Using the looming deadline for an important Samsonite ad as an excuse to avoid returning an ominous phone call, Donald Draper throws himself into his work. Not wanting to be alone, he tries to compel Peggy Olson to join his impromptu all-nighter. And, despite already having plans (it is her birthday, after all), Peggy does, her decision coming at the cost of her boyfriend Mark.

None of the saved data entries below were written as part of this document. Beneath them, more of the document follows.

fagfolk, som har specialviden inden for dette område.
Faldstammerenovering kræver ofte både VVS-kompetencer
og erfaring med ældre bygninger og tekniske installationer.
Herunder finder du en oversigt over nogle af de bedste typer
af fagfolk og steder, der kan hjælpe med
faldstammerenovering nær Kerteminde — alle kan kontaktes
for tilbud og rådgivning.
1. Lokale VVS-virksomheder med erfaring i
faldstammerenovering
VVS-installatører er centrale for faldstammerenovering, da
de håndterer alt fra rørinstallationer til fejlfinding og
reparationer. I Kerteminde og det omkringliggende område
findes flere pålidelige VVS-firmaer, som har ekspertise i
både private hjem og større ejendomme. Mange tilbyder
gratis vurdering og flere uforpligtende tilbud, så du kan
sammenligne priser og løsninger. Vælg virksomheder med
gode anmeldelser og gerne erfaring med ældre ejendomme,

This mid-season 4 entry examines the richly-layered (and always refreshingly platonic) bond between two of our main characters. National Post's Sadaf Ahsan attributes the success of the story to the fact that our "characters [are] laid so bare" here, and it's true. While not significant to the overall arc of "Mad Men," this storyline is vital in terms of character development.

In putting the entire narrative focus on Don and Peggy, the episode offers two carefully-crafted character studies, giving us a vivid sense of how these co-workers have shaped — and will continue to shape — each other's lives.